Je me cite fort peu modestement car je n’ai que peu de mérite : je n’ai fait que reprendre un document publié par des géographes japonais, et donner les conclusions de la monumentale thèse que le géographe japonais Yamaguchi Yaichirô a consacrée au Sanriku, avec pour mission de comprendre pourquoi les Japonais s’évertuaient à habiter cette région si risquée, et si meurtrière. En effet, dans le passé, malgré les nombreux tsunami dévastateurs, les populations ont régulièrement regagné la côte et reconstruit leur village. La conclusion de Yamaguchi est simple, et sans appel. Il donne deux raisons : d’une part, la mer est certes meurtrière mais aussi nourricière, très nourricière (le large du Sanriku où croisent les eaux du courant froid Oya-shio et du courant chaud Kuro-shio forme l’une des zones halieutiques les plus riches du monde) ; d’autre part, c’est le pays des ancêtres, il faut entretenir sanctuaires, temples et cimetières. Autrement dit, un attachement viscéral à la terre… et à la mer.
Cette configuration existe encore de nos jours. Certes la pêche japonaise s’est effondrée depuis le milieu des années 1980, passant d’une douzaine de millions de tonnes à un peu plus de cinq millions de tonnes de prises. Plus de la moitié de la consommation japonaise de produits halieutiques est désormais importée. Mais la pêche a globalement résisté dans la région du Sanriku. Le tourisme, bénéficiant de paysages sublimes, et d’une série de nouvelles infrastructures (routières, ferroviaires, hôtelières), s’y est également beaucoup développé. La région, traditionnellement reculée, plutôt reliée au reste du pays par des axes perpendiculaires au rivage et rejoignant l’axe sud-nord situé à l’intérieur des terres, est désormais mieux connectée, en particulier par des liaisons littorales. Une ligne de chemin de fer longeant le littoral y a été ouverte en… 1984. Bref, la population s’est à peu près maintenue dans la région.

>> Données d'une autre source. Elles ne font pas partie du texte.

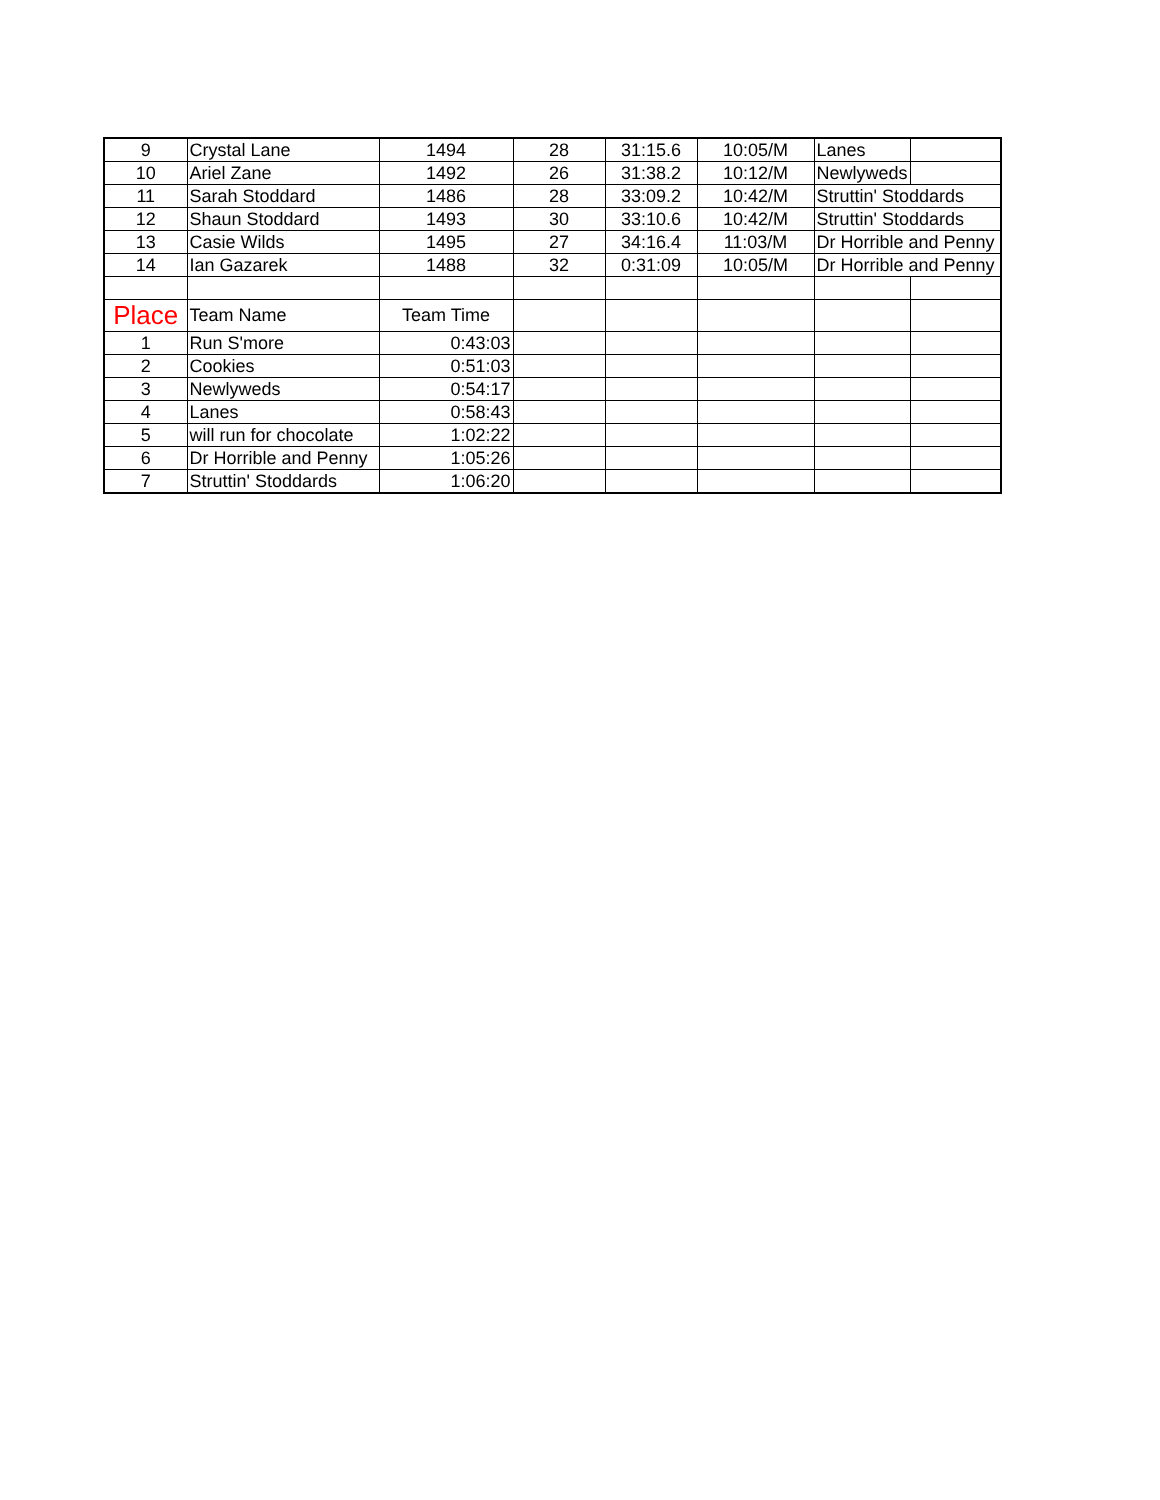| 9 | Crystal Lane | 1494 | 28 | 31:15.6 | 10:05/M | Lanes | |
| 10 | Ariel Zane | 1492 | 26 | 31:38.2 | 10:12/M | Newlyweds | |
| 11 | Sarah Stoddard | 1486 | 28 | 33:09.2 | 10:42/M | Struttin' Stoddards | |
| 12 | Shaun Stoddard | 1493 | 30 | 33:10.6 | 10:42/M | Struttin' Stoddards | |
| 13 | Casie Wilds | 1495 | 27 | 34:16.4 | 11:03/M | Dr Horrible and Penny | |
| 14 | Ian Gazarek | 1488 | 32 | 0:31:09 | 10:05/M | Dr Horrible and Penny | |
| Place | Team Name | Team Time | | | | | |
| 1 | Run S'more | 0:43:03 | | | | | |
| 2 | Cookies | 0:51:03 | | | | | |
| 3 | Newlyweds | 0:54:17 | | | | | |
| 4 | Lanes | 0:58:43 | | | | | |
| 5 | will run for chocolate | 1:02:22 | | | | | |
| 6 | Dr Horrible and Penny | 1:05:26 | | | | | |
| 7 | Struttin' Stoddards | 1:06:20 | | | | | |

Elle connaît les tsunami. Celui de 1896 survenant une quarantaine de minutes après un séisme de magnitude 7,6 a provoqué 27 122 morts et détruit 8 891 bâtiments. Dans le bourg de Yoshihama, la vague a atteint 24 mètres. Celui du 3 mars 1933 (M 8, épicentre situé à 250 kilomètres au large) a provoqué 3 008 morts. Celui dit du Chili (M 9,5 dans le sud du Chili), dont se souviennent les plus âgés des habitants, a provoqué 142 morts le 24 mai 1960, avec une vague maximale de six mètres. En fait, pour un même séisme et un même tsunami, l’ampleur des vagues et leur impact peuvent être très différents d’un endroit à l’autre du même littoral, selon la configuration de celui-ci et selon le mode d’occupation humaine.

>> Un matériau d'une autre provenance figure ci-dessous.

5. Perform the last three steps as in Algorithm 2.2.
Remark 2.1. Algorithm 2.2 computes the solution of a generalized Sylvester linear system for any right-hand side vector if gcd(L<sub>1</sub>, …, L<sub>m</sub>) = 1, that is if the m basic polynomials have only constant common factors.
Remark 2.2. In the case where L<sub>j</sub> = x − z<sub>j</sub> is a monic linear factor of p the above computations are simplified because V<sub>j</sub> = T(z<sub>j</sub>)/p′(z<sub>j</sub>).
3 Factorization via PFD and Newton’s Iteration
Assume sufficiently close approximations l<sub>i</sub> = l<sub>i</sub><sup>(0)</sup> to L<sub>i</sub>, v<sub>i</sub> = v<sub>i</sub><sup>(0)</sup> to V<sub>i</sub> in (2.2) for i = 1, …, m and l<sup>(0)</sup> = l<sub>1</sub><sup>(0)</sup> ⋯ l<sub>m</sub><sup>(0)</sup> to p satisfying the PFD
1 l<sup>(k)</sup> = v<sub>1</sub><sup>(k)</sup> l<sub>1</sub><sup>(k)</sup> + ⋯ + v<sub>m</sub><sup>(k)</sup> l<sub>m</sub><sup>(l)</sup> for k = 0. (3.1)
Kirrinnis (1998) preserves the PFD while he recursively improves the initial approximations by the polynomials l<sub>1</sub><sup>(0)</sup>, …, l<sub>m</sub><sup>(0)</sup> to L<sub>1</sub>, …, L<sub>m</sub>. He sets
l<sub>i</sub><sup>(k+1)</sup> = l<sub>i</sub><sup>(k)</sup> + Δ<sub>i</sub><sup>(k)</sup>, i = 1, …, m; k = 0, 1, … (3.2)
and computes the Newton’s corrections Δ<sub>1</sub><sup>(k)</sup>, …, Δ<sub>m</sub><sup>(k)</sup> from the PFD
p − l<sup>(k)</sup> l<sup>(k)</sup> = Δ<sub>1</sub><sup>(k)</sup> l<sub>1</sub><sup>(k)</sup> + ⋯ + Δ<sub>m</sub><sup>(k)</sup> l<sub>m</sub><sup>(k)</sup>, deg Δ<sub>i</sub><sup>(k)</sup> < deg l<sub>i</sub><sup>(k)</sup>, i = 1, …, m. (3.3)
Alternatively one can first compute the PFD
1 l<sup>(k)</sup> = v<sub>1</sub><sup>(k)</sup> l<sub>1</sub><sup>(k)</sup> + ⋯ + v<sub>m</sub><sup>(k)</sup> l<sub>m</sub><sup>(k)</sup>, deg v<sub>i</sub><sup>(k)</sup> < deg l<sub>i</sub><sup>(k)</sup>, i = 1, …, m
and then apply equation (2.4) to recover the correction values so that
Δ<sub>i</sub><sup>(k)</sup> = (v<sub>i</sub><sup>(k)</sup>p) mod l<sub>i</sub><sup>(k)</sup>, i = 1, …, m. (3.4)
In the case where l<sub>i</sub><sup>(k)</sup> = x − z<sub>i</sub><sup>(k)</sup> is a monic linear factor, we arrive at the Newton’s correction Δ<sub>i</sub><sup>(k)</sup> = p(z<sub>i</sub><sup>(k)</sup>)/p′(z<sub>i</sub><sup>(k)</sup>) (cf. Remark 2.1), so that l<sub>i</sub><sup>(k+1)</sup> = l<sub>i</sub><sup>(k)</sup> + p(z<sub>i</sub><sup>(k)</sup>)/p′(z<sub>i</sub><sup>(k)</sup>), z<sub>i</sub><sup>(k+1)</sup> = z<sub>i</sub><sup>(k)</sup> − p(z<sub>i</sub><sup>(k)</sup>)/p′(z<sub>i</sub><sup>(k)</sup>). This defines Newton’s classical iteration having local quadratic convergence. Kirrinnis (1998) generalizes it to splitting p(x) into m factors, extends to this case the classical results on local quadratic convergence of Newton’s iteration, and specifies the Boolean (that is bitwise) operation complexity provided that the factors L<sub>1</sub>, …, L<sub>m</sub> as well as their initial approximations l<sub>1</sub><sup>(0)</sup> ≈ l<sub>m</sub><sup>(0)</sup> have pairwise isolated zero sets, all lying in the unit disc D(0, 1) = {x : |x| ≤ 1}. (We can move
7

La parade décidée dans les années 1950, et surtout après le tsunami du Chili en 1960, a été de construire de gigantesques digues. Hautes de dix mètres et larges de plusieurs mètres, elles sont situées en arrière immédiat de la plage, entre la zone portuaire et le village, coupant les habitations de la mer (désormais invisible au ras du sol). En avant, l’entrée des rias, très nombreuses dans le Sanriku, est équipée de brise-lames ou de tétrapodes en béton. La plupart des criques et des villages sont ainsi aménagés, à l’instar de l’emblématique Tarô.
Ce type d’infrastructures s’insère évidemment dans le système japonais de l’État-constructeur (doken kokka) ou de l’État BTP (bâtiments et travaux publics) (doboku kokka). Au Japon, le secteur du BTP occupe une part beaucoup plus importante dans le PIB et dans la population active (sept millions d’emplois, 10 % de la main d’œuvre) que dans les autres pays de l’OCDE, sur fond d’opportunisme politique, de clientélisme, d’appels d’offre truqués et de corruption (80 % des investissement publics concernent des travaux de génie civil jusque dans les années 2000).

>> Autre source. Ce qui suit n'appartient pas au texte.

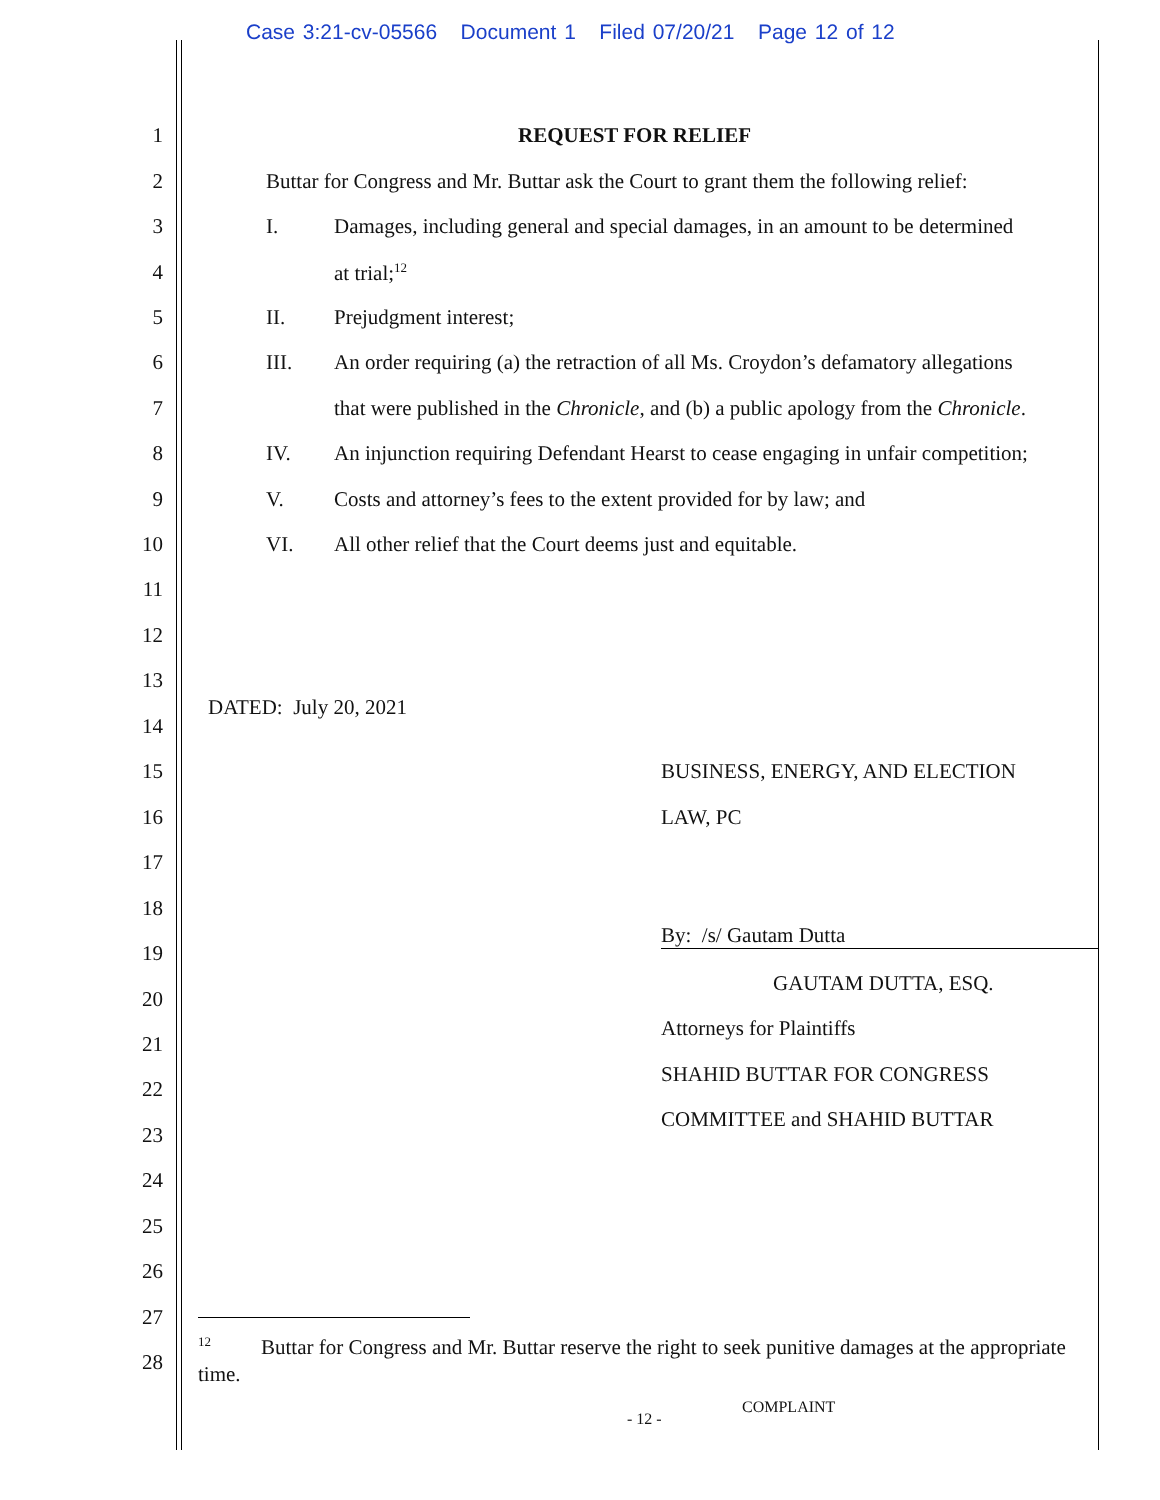Case 3:21-cv-05566 Document 1 Filed 07/20/21 Page 12 of 12
1 REQUEST FOR RELIEF
2 Buttar for Congress and Mr. Buttar ask the Court to grant them the following relief:
3 I. Damages, including general and special damages, in an amount to be determined
4 at trial;<sup>12</sup>
5 II. Prejudgment interest;
6 III. An order requiring (a) the retraction of all Ms. Croydon’s defamatory allegations
7 that were published in the Chronicle, and (b) a public apology from the Chronicle.
8 IV. An injunction requiring Defendant Hearst to cease engaging in unfair competition;
9 V. Costs and attorney’s fees to the extent provided for by law; and
10 VI. All other relief that the Court deems just and equitable.
11
12
13
DATED: July 20, 2021
14
15 BUSINESS, ENERGY, AND ELECTION
16 LAW, PC
17
18
By: /s/ Gautam Dutta
19
GAUTAM DUTTA, ESQ.
20
Attorneys for Plaintiffs
21
SHAHID BUTTAR FOR CONGRESS
22
COMMITTEE and SHAHID BUTTAR
23
24
25
26
27
<sup>12</sup> Buttar for Congress and Mr. Buttar reserve the right to seek punitive damages at the appropriate time.
28
COMPLAINT
- 12 -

L’aménagement par des hautes digues a fonctionné pour les tsunami de moindre ampleur. Mais il n’a pas protégé le 11 mars. La plupart des digues ont été dépassées. C’est notamment le cas pour Tarô dont on n’a eu des nouvelles que quelques jours après. Des voix se sont élevées pour contester l’efficacité de ce type d’équipement qui a coûté fort cher, mais qui a profité à d’autres « [3]. De toute évidence, peu s’attendait à un tsunami d’une telle ampleur, malgré les précédents historiques. Il faudra analyser les protections et les dégâts dans le détail. Certains endroits, menacés, auraient été épargnés. D’autres qui n’avaient jamais été atteints ont été touchés. L’eau qui est rentrée a eu du mal à s’évacuer car elle était piégée. Il est probable que la sensation de sécurité induite par la construction de grandes digues a encouragé la construction de maisons et de bâtiments en arrière de celles-ci. D’autres facteurs entrant en ligne de compte (dynamisme économique ou non de la commune, spéculation foncière ou non, laxisme ou non des plans d’urbanisme…), la configuration doit être examinée au cas par cas malgré l’aspect globalement dévastateur des vagues.
Parallèlement à ces mesures techniques, il faut souligner que la mémoire du tsunami est entretenue dans le Sanriku, ainsi que les mesures de protection ou de secours. Outre les digues gigantesques qui sont un témoignage prégnant de la menace, partout on trouve des indications du niveau de montée des eaux lors des précédents tsunami, des plans de zonage de protection ou de refuge, des panneaux d’accès aux routes et aux emplacements de secours, des stèles, des mémoriaux et même des musées consacrés aux tsunami. Cette socioculture de la « coexistence » (kyôson) entre le risque naturel et l’habitant est caractéristique du Japon [4]. Certes, elle n’a pas circonvenu le tsunami, elle n’en a pas empêché les dégâts immédiats et frontaux, mais elle a limité les pertes humaines grâce au bon fonctionnement des évacuations - cas particuliers excepté - et elle sous-tend une véritable entraide collective après la catastrophe. Assurément, elle constitue un facteur de résilience pour la société locale, ainsi que pour l’ensemble de la société japonaise.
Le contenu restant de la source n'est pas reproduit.